→ **Records supplied**
--------------------

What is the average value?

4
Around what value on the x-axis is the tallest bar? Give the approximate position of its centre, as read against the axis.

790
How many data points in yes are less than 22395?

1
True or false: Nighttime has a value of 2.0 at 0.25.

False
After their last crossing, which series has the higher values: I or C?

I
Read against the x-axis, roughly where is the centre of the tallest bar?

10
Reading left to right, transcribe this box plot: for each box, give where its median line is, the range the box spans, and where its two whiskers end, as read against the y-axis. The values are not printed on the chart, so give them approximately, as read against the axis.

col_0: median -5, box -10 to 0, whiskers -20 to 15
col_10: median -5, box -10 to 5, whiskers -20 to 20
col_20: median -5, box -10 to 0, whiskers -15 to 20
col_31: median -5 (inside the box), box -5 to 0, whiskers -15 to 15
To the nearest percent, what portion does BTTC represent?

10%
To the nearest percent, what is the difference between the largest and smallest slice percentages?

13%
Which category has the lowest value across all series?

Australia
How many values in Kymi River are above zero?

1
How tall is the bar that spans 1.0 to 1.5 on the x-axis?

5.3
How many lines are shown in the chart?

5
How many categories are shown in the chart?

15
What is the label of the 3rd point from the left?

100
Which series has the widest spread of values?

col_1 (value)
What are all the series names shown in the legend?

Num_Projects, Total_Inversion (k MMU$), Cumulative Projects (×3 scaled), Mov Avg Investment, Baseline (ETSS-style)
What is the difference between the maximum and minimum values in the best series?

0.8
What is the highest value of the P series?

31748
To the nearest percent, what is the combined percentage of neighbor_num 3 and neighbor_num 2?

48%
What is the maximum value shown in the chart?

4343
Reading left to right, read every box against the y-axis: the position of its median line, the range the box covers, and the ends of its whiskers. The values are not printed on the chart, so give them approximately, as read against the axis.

--------------------

→ **About this task**
State how many lines of the items above contain the word "centre", giving only the number.

→ **Answer box**
2